[ESERCIZIO BREVE 1] Raccogli ogni riga del listato che contiene la stringa "NewBodyOperationType", distinguendo tra maiuscole e minuscole.

[BRANO DI LETTURA]
───

Dal trattato "Sui misteri" di Sant'Ambrogio, vescovo
(Nn. 19-21,24.26-38; SC 25 bis,164-170)
L'acqua non purifica senza lo Spirito Santo


Ti è stato detto antecedentemente di non credere solo a ciò che vedi perché non abbia a dire: È forse questo quel grande mistero che occhio non vide, né orecchio udì, né mai entrò in cuore d'uomo? (cfr. 1Cor 2,9). Vedo le acque che vedevo ogni giorno. Queste acque nelle quali spesso mi sono immerso senza mondarmi, sono proprio esse che devono mondarmi? Da questo impara che l'acqua non monda senza lo Spirito. È per questo che tu hai letto che nel battesimo tre testimoni sono concordi (cfr. 1Gv 5,8): l'acqua, il sangue e lo Spirito, perché se di essi ne togli uno solo, non c'è più il sacramento del battesimo. Di fatto, che cos'è l'acqua senza la croce di Cristo, se non una cosa ordinaria senza nessuna efficacia sacramentale? D'altra parte, senza acqua non vi è mistero di rigenerazione, perché "se uno non nasce da acqua e da Spirito, non può entrare nel regno di Dio" (Gv 3,5). Anche un catecumeno crede nella croce del Signore Gesù con la quale è segnato anche lui, ma se non sarà stato battezzato nel nome del Padre e del Figlio e dello Spirito Santo non può ricevere la remissione dei peccati e neppure attingere il dono della grazia spirituale. Perciò quel Siro si immerse nell'acqua sette volte sotto la Legge, ma tu sei stato battezzato nel nome della Trinità. Hai confessato il Padre - ricordati ciò che hai fatto - hai confessato il Figlio, hai confessato lo Spirito. Segui l'ordine delle cose. In questa fede sei morto al mondo, sei risorto a Dio e, quasi sepolto in quell'elemento del mondo cioè nell'acqua battesimale, sei morto al peccato, sei risorto alla vita eterna. Credi dunque che le acque non sono inefficaci.Così quel paralitico della piscina Probatica attendeva un uomo. E quale uomo se non il Signore Gesù, nato dalla Vergine Maria? Alla sua venuta avrebbe operato la liberazione, non più mediante la sua ombra, ma con la realtà della sua presenza. Non più di uno solo, ma di tutti.

───

[ESERCIZIO BREVE 2] Completa il brano sul battesimo qui sopra scrivendone il seguito a partire dall'ultima frase.

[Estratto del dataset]
───

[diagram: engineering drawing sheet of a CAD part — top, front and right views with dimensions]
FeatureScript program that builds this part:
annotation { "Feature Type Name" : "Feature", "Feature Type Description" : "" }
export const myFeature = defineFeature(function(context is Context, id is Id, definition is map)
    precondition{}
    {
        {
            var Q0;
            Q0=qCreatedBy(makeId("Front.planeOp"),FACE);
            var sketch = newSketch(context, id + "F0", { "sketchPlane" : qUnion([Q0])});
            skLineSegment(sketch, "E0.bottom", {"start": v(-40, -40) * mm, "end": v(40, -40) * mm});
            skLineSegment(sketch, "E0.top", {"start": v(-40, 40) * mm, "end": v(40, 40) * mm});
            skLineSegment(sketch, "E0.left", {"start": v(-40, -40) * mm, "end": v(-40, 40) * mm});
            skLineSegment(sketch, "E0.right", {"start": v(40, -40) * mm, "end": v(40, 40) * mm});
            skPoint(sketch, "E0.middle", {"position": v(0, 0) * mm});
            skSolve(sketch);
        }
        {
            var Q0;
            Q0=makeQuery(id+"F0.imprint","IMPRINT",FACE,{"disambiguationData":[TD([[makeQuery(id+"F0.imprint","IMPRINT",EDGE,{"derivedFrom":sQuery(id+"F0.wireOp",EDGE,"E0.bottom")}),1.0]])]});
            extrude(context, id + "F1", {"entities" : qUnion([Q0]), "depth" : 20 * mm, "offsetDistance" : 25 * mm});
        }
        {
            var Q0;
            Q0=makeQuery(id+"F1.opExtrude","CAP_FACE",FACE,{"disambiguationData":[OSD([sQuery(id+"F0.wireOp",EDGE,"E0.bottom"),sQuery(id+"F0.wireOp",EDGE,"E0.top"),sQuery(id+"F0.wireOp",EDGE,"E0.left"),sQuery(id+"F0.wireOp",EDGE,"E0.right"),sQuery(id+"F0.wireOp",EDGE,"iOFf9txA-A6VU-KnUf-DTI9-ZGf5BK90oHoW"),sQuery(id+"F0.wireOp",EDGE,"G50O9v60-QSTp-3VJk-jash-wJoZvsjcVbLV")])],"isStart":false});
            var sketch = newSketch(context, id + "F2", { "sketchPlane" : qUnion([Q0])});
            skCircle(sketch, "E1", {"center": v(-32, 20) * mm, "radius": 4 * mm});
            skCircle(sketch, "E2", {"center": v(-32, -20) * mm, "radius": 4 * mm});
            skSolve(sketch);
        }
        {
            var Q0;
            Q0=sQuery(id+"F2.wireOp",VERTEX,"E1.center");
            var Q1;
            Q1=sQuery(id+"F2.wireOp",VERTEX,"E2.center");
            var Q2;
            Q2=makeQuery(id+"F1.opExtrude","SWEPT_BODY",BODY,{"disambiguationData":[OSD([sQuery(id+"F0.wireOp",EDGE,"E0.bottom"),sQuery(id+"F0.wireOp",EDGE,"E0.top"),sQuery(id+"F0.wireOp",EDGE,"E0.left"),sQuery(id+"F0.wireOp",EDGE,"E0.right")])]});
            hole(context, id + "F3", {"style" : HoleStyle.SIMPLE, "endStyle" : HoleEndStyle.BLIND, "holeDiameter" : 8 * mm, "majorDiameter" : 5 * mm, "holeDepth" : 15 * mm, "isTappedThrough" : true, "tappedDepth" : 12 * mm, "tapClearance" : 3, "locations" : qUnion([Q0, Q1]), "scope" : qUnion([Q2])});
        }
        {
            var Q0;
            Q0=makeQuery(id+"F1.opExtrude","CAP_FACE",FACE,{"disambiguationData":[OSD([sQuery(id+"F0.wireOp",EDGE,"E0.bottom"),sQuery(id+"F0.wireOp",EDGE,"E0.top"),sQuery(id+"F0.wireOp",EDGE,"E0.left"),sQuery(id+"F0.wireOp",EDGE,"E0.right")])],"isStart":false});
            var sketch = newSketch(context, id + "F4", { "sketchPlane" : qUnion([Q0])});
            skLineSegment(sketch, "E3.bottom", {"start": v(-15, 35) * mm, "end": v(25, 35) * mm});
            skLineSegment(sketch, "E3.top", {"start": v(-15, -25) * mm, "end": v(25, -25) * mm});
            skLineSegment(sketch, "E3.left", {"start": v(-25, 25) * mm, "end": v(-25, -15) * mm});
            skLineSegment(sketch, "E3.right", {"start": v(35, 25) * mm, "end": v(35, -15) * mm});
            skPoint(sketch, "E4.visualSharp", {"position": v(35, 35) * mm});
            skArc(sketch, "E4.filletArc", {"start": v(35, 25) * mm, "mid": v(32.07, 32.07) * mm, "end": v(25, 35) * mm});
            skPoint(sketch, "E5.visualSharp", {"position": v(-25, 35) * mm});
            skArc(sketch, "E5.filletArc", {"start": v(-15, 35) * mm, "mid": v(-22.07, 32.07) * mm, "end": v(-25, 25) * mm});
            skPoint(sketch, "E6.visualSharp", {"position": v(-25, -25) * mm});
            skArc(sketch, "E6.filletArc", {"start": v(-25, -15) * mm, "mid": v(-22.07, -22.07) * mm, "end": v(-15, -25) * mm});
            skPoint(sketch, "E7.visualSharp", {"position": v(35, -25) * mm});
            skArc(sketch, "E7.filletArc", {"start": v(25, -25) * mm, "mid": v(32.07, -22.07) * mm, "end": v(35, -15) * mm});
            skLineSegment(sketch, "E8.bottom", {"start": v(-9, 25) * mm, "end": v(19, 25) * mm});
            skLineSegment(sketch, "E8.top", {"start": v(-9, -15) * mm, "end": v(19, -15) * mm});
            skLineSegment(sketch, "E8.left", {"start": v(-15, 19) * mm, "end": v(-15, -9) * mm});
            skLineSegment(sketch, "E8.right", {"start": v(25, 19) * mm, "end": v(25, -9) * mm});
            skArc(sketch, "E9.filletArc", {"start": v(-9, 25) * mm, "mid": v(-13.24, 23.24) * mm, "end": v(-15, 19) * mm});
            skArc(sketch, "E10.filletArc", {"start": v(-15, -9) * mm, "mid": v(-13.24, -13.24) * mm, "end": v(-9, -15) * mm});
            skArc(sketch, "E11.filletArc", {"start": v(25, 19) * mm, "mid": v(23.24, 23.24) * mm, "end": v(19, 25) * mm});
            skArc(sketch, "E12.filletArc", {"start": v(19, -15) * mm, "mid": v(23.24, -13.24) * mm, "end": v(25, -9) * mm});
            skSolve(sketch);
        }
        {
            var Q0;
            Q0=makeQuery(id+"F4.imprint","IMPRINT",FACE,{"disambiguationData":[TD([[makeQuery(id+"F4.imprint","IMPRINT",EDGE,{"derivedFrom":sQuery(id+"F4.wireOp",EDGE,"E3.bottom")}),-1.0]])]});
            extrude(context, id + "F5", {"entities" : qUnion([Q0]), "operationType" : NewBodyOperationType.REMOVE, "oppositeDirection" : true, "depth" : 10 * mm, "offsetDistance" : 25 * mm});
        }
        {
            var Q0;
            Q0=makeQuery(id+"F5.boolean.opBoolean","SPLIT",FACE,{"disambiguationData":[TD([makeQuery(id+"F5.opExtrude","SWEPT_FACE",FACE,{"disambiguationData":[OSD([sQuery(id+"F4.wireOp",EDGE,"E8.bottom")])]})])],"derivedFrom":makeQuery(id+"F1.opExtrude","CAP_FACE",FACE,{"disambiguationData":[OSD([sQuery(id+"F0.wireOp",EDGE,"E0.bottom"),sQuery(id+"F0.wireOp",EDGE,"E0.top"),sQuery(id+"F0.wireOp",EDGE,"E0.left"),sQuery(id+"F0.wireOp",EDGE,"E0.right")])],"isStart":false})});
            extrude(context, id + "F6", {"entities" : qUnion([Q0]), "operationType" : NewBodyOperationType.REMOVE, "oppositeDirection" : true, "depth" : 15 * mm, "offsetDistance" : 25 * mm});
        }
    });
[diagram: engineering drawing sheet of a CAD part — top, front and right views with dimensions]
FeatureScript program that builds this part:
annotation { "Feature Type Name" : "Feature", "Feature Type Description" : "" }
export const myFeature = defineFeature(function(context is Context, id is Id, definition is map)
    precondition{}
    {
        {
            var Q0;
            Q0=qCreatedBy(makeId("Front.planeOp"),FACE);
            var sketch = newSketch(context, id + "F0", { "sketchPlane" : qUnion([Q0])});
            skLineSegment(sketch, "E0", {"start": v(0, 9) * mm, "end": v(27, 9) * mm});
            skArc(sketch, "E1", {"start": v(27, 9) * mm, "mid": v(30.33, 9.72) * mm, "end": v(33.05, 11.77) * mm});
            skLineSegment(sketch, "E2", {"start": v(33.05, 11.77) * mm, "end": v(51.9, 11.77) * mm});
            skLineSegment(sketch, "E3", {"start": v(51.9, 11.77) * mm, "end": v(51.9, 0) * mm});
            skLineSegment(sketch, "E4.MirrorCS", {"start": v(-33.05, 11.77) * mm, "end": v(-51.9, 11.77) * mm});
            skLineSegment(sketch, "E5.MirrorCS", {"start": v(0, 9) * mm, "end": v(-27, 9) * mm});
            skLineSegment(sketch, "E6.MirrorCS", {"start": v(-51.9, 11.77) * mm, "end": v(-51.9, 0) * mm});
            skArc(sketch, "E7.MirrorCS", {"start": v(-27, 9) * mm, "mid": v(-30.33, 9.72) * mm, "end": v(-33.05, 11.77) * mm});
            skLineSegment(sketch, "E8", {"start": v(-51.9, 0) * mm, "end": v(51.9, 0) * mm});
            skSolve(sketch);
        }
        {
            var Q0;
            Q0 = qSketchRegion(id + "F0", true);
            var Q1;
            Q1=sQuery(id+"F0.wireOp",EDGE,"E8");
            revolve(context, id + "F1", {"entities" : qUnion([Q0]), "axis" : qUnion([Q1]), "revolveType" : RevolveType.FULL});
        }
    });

───

[RISPOSTA SCRITTA 1]
            extrude(context, id + "F5", {"entities" : qUnion([Q0]), "operationType" : NewBodyOperationType.REMOVE, "oppositeDirection" : true, "depth" : 10 * mm, "offsetDistance" : 25 * mm});
            extrude(context, id + "F6", {"entities" : qUnion([Q0]), "operationType" : NewBodyOperationType.REMOVE, "oppositeDirection" : true, "depth" : 15 * mm, "offsetDistance" : 25 * mm});

[RISPOSTA SCRITTA 2]
Era dunque lui di cui si aspettava la venuta, lui del quale Dio Padre disse a Giovanni Battista: "L'uomo sul quale vedrai scendere e rimanere lo Spirito è colui che battezza in Spirito Santo" (Gv 1,33). Era colui del quale Giovanni rese testimonianza dicendo: "Ho visto lo Spirito scendere come una colomba dal cielo e posarsi su di lui" (Gv 1,32). E qui per quale ragione lo Spirito discese in forma di colomba se non perché tu vedessi, perché tu conoscessi che anche quella colomba, che il giusto Noè fece uscire dall'arca, era figura di questa colomba, cioè perché tu riconoscessi la figura del sacramento?
E perché dubitare ancora dopo che nel vangelo te lo proclama chiaramente il Padre dicendo: "Questi è il Figlio mio nel quale mi sono compiaciuto?" (Mt 3,17). Te lo proclama il Figlio sul quale lo Spirito Santo si è mostrato in forma di colomba. Te lo proclama lo Spirito Santo che è sceso in forma di colomba. Te lo proclama Davide: "Il Signore tuona sulle acque, il Dio della gloria scatena il tuono, il Signore, sull'immensità delle acque" (Sal 28,3). La Scrittura stessa ti attesta che alle preghiere di Gedeone il fuoco discese dal cielo (Gdc 6,17-21) e a quelle di Elia fu mandato il fuoco che consacrò il sacrificio (1Re 18,38).
Non fare attenzione ai meriti delle persone, ma al ministero dei sacerdoti. Che se guardi ai meriti, come stimi Elia, così terrai conto anche dei meriti di Pietro e di Paolo, i quali ci hanno trasmesso questo mistero ricevuto dal Signore Gesù. A quelli era mandato un fuoco visibile perché credessero, invece in noi, che crediamo, agisce un fuoco invisibile; a loro in figura, a noi per proclamazione. Il Signore Gesù disse: Dove sono due o tre, là sono anch'io (cfr. Mt 18,20). Credo perciò che quando è invocato dalle preghiere dei sacerdoti è presente. Quanto più non si degnerà di accordare la sua presenza dov'è la Chiesa, dove sono i misteri?
Sei sceso dunque nel fonte battesimale. Ricordati che cosa hai risposto: che credi nel Padre, che credi nel Figlio, che credi nello Spirito Santo. Non hai detto: Credo in un maggiore, in un minore, in un ultimo, ma, con l'impegno della tua parola, ti sei obbligato a credere nel Figlio come credi nel Padre, a credere nello Spirito Santo come credi nel Figlio, e, se una differenza fai, è che, trattandosi della morte in croce, la credi solo di Gesù Cristo.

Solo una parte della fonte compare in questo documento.